(Collected data entries)
----------------

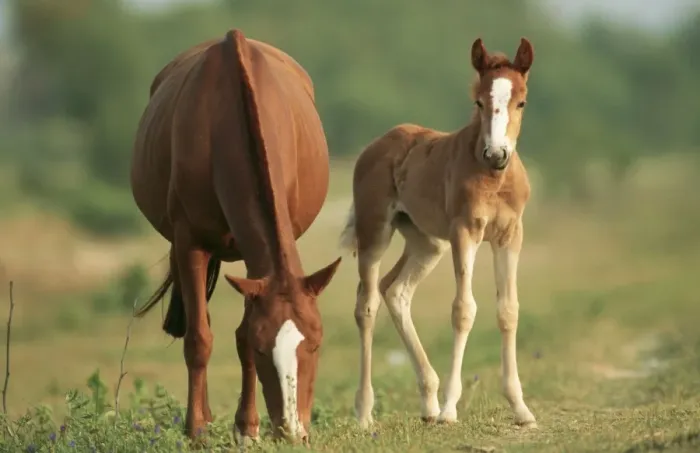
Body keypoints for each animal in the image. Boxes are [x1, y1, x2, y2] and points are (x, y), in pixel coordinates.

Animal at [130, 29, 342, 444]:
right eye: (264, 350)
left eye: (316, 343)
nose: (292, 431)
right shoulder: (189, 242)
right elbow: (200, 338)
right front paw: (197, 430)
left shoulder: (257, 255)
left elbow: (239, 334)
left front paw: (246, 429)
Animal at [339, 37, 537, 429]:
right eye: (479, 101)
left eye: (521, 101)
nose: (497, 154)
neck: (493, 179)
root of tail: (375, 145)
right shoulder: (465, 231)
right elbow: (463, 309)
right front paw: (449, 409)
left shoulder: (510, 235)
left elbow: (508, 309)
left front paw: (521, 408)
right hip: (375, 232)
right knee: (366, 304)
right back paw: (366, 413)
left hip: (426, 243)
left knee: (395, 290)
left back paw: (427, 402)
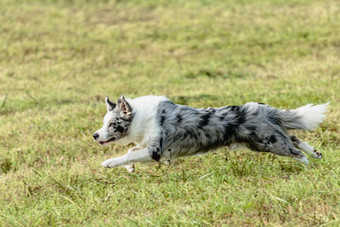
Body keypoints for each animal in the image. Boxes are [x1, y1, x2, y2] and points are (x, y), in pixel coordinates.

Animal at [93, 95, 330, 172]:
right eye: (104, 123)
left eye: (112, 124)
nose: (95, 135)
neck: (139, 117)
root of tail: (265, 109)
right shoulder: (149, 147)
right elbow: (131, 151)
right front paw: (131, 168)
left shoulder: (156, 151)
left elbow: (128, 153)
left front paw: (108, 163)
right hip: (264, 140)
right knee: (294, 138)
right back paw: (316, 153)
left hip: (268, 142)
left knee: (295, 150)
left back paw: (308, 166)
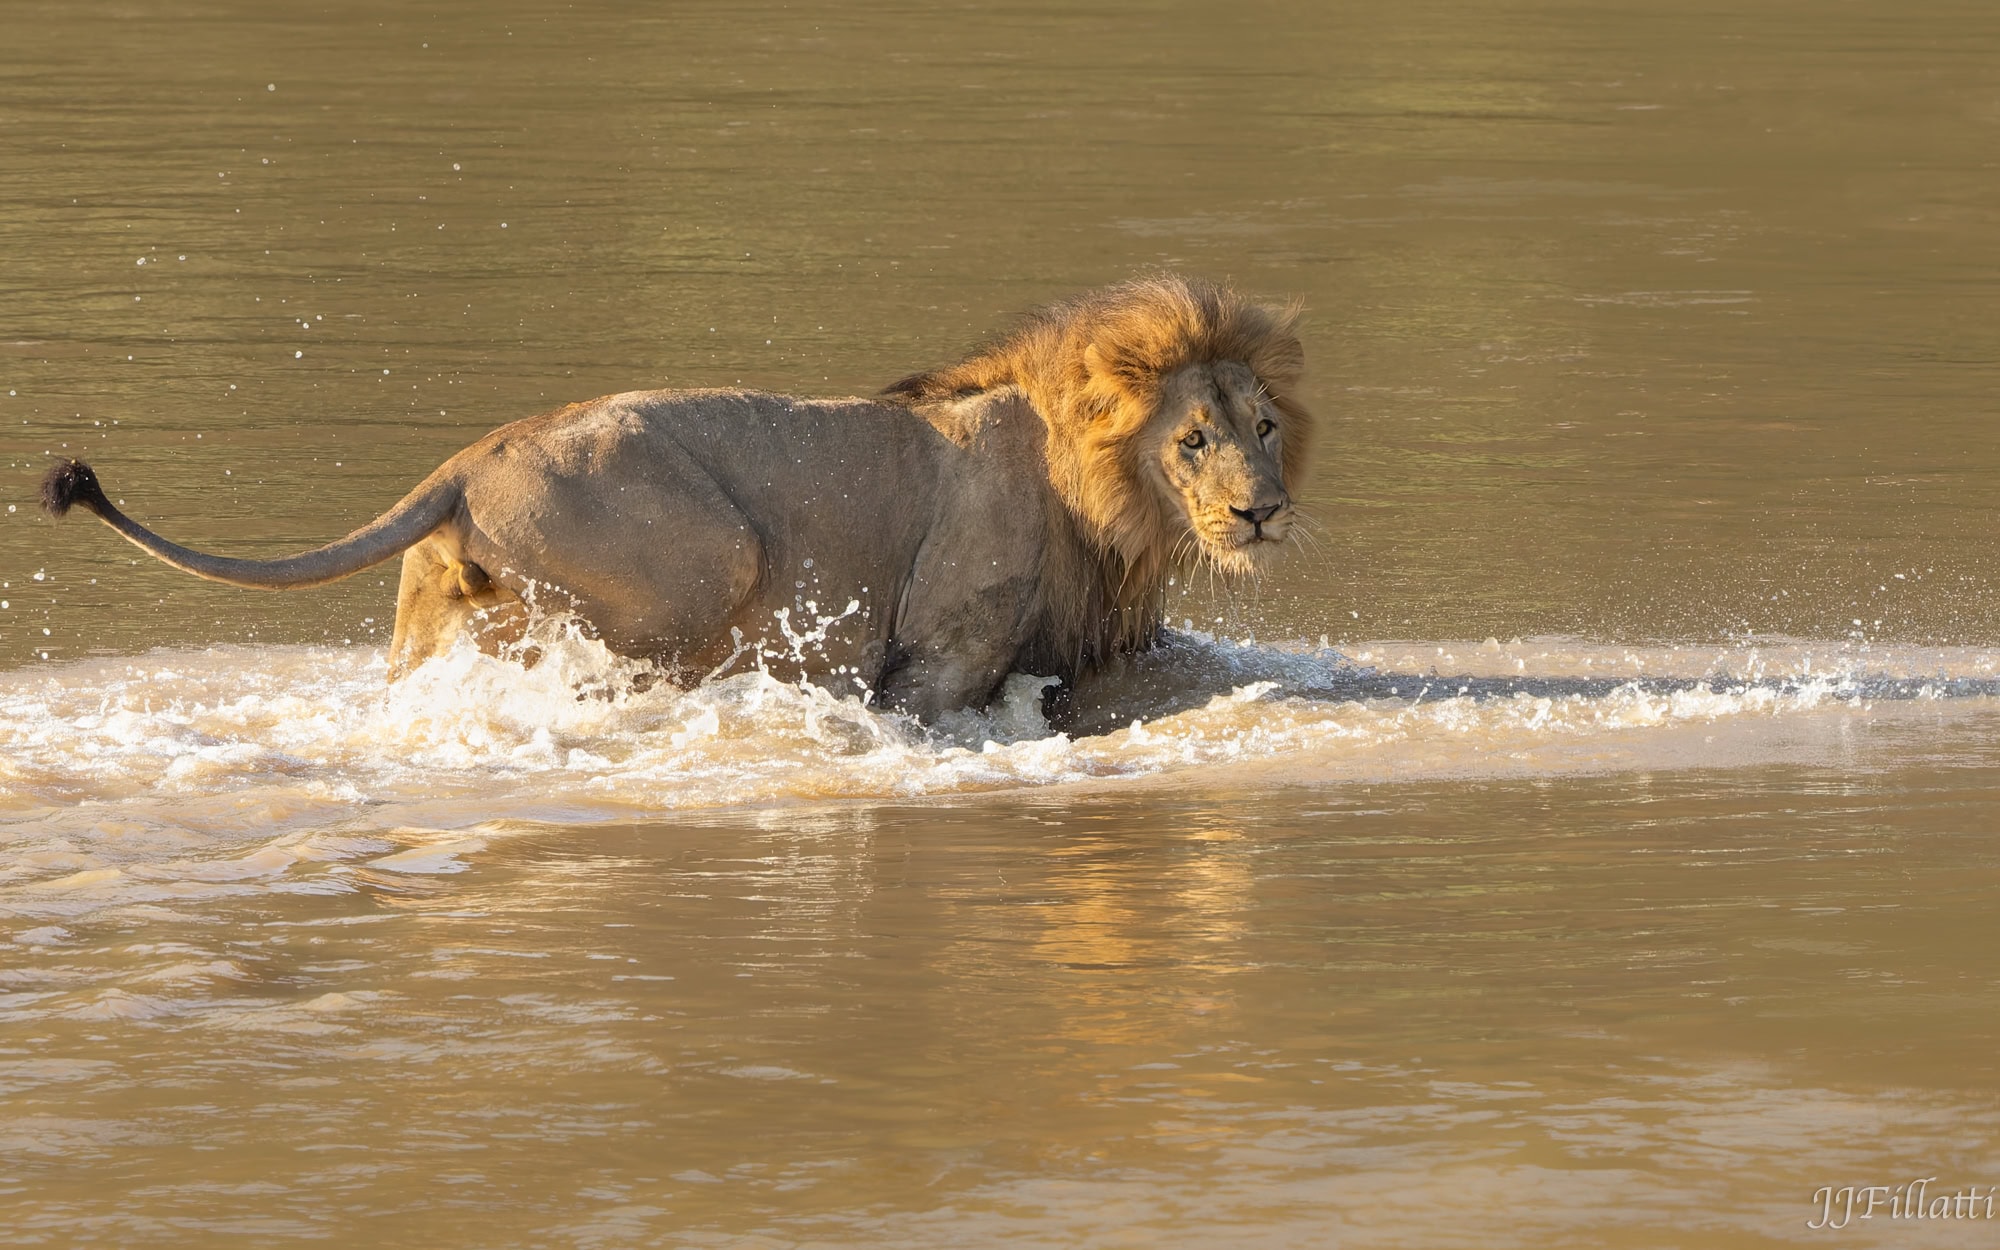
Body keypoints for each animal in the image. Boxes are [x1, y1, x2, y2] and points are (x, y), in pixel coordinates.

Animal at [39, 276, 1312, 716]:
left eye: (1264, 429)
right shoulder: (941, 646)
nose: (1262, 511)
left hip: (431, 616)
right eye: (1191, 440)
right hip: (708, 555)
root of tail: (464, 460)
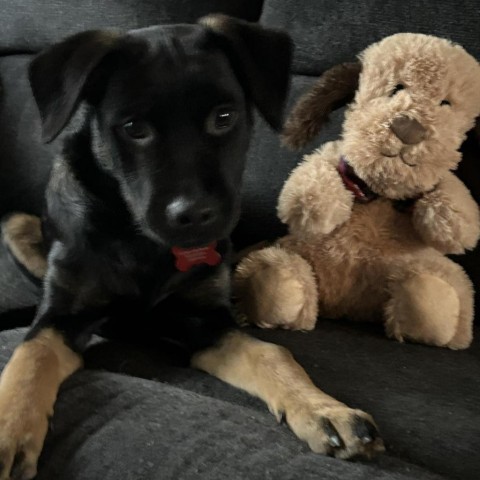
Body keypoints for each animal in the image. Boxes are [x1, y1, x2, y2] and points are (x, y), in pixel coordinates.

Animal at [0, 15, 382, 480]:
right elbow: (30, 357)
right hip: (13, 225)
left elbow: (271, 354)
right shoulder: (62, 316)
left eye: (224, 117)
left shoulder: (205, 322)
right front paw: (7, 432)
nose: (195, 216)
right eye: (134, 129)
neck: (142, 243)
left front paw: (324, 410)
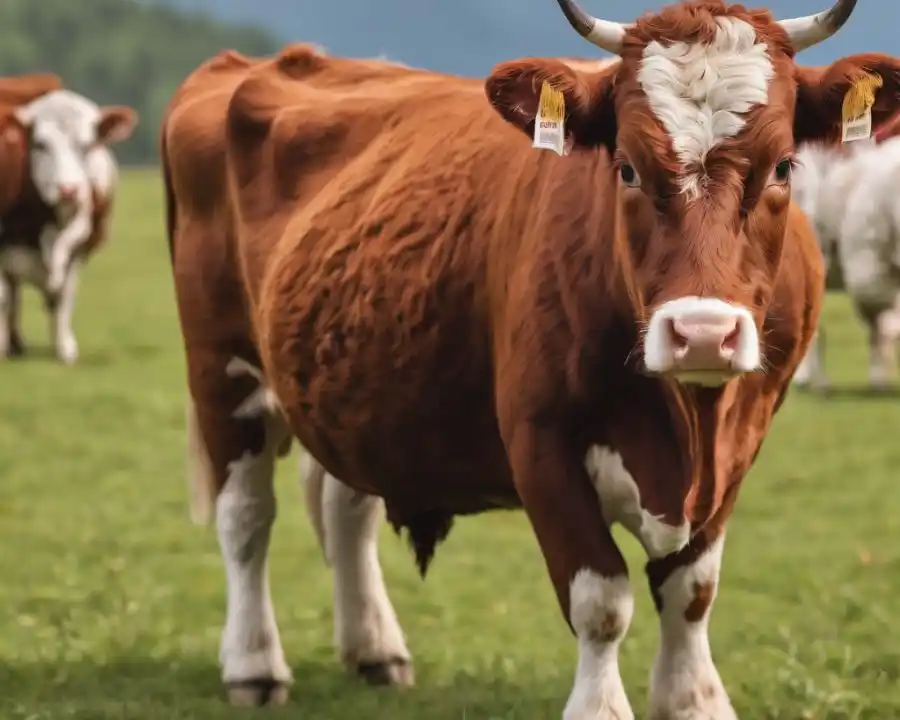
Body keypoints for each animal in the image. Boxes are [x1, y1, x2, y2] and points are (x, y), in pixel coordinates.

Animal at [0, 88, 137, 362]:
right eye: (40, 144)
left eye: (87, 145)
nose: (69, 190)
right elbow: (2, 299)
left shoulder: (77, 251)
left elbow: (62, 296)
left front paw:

----------------

GOAL OF THE EXERCISE » All that should appear in the answer is the lines above from the line with "left shoulder: (510, 235)" through the line with "left back paw: (308, 166)", retyped exactly, pictures left out.

OUTPUT OF THE EXERCISE »
left shoulder: (510, 235)
left elbow: (508, 309)
left front paw: (521, 408)
right hip: (375, 232)
right knee: (366, 304)
right back paw: (366, 413)
left hip: (426, 243)
left knee: (395, 290)
left back paw: (427, 402)
Body keypoints for each animal in the image. Boxes are [x1, y1, x2, y2] and points are (x, y), in pixel coordinates.

Animal at [93, 95, 330, 172]:
right eye: (104, 123)
left eye: (112, 124)
nose: (95, 135)
neck: (139, 117)
root of tail: (265, 109)
right shoulder: (149, 147)
right elbow: (131, 151)
right front paw: (131, 168)
left shoulder: (156, 151)
left elbow: (128, 153)
left front paw: (108, 163)
right hip: (264, 140)
right knee: (294, 138)
right back paw: (316, 153)
left hip: (268, 142)
left knee: (295, 150)
left back paw: (308, 166)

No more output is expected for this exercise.